Saturday, May 31, 2014

Romesick

Not a day goes by where I don't have a pang of longing for the city of Rome.  There have been a handful of cities that have captured my imagination and called me back over and over;  New Orleans, San Francisco, Manhattan, but none have the gravitational pull of Rome.  Sitting here at my computer and thinking about walking out of my apartment door down Via Giubbonari into Campo Di Fiori with the morning's first light, makes me well with tears.  The memory of a taste of cappuccino and cornetto at a local cafe each morning resonates in my memory to the point that I can recall the flavor of the coffee and sense the crunch of the crust and sticky glaze on the outside of the pastry.

One of the great things about living in the orbit of Manhattan is that we can take advantage of the amazing dining and entertainment options that are available.  As you might expect, you can find almost any food of every possible ethnicity in the NYC area.  Cornetti however, proved to be a challenge.  Luckily for me, my husband is a top notch researcher of such things and he found out that there is a restaurant that makes true Italian style cornetti (Pastry similar to a croissant) and bomboloni (The most amazing doughnuts,ever.).  This heavenly place is called Tarralucci e Vino, and the parties are so authentic that you can close your eyes and feel transported to Italy.   As the only known purveyor of these baked delights,  you need to get in early if you want to to be able to choose from the full array of pastry.  Arriving at 10:30 on a Sunday, we found ourselves taking the last three cornetti that they had and none of them were the ones that are filled with the faintly lemon scented pastry cream that is the hallmark of many Italian pastries and my personal favorite. Lesson learned.
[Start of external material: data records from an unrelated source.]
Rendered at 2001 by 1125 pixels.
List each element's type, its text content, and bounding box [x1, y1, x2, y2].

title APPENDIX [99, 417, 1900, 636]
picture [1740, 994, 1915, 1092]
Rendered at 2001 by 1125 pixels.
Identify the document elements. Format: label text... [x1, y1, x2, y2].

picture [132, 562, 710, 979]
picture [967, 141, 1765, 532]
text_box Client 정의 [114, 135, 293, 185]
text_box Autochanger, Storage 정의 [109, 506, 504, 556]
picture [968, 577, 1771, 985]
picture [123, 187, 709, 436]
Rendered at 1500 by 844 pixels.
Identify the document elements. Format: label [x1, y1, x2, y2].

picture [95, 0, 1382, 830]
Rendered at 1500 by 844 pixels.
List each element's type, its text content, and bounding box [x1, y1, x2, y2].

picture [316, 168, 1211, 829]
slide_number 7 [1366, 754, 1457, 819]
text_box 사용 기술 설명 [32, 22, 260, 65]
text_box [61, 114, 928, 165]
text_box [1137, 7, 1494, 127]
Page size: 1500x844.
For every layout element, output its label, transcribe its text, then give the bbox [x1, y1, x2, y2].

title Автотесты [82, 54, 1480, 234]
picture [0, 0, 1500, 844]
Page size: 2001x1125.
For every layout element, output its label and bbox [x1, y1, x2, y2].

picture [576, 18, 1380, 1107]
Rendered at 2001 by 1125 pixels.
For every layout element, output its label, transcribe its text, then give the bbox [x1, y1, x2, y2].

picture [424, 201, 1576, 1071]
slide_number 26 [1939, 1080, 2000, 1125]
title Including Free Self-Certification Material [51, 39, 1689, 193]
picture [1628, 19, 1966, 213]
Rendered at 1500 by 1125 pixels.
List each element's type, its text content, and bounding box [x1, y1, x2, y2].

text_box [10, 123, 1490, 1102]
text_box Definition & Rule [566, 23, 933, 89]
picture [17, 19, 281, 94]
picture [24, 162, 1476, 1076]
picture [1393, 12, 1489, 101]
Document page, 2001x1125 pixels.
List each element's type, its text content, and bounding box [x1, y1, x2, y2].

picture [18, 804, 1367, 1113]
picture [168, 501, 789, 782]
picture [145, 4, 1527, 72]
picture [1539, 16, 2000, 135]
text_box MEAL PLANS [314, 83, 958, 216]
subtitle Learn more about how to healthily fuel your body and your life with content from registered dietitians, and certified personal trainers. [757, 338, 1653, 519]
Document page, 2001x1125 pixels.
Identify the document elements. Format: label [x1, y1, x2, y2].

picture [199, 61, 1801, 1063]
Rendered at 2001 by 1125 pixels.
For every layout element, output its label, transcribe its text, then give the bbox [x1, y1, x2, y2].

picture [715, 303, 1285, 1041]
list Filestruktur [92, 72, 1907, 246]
That one location, while an option, is still 60 miles from my front door and unfortunately, there is no other bakery closer to home that even knows what a cornetto is.  I knew there had to be another way to get a taste of Rome that didn't involve burning a full tank of gas. It was this very conundrum that got me baking.

Naturally, I took to the Internet to find a recipe.  What I found out pretty quickly is that if you want a recipe for traditional Italian Cornetti, you need to find a recipe that is written by an Italian, in the Italian language. This presented a tiny challenge as my mastery of the Italian language is limited to menu Italian (I can pronounce the hell out of Bucatini all'amatriciana) and "Where is the bathroom?" (It's a survival skill.  I  believe that this is the one question that you should be able to ask in every language.). But I was undeterred by my lack of fluency and luckily, there were many print and video recipes available.  I must have watched 15 videos of Italians in their kitchens making cornetti.  All of them different, none of them seemed to yield a result that looked like what I was craving.  Finally after another dozen or so print recipes and a few more videos, I found what looked like a good one.  The cornetti looked well browned, plump in the middle and flaky.  Bingo!   Armed with plenty of butter and a couple of pounds of good, Caputo 00 flour, I set out to translate this video recipe:



What happened after about 100 viewings was this:






If I hadn't seen it with my own eyes, tasted it with my own mouth and felt the crunch under my teeth, I would not have believed it was possible. A little taste of Rome, right in my own kitchen.   I even made a batch of pastry cream to fill them with, which was even more authentic tasting than the cornetti themselves. And while nothing cures Romesickness like a trip to the city itself, this mutes the longing and helps to make the time between visits pass a little more sweetly.





2 Your comments, banter and witty repartee:

Lin said...

Well, that helps, I'm sure! They look wonderful!!

My daughter is most likely going to study in Rome next Spring. I hope you can give her advice on the good places to eat!

Diary of a Mad Bathroom said...

Lin, I would love nothing more than to share any information about Rome that I have. On our next trip, we will be staying in Trastevere, which is the neighborhood near many of the colleges and where all the bars and restaurants that are frequented by students are. I hope to have some good info coming out of that trip.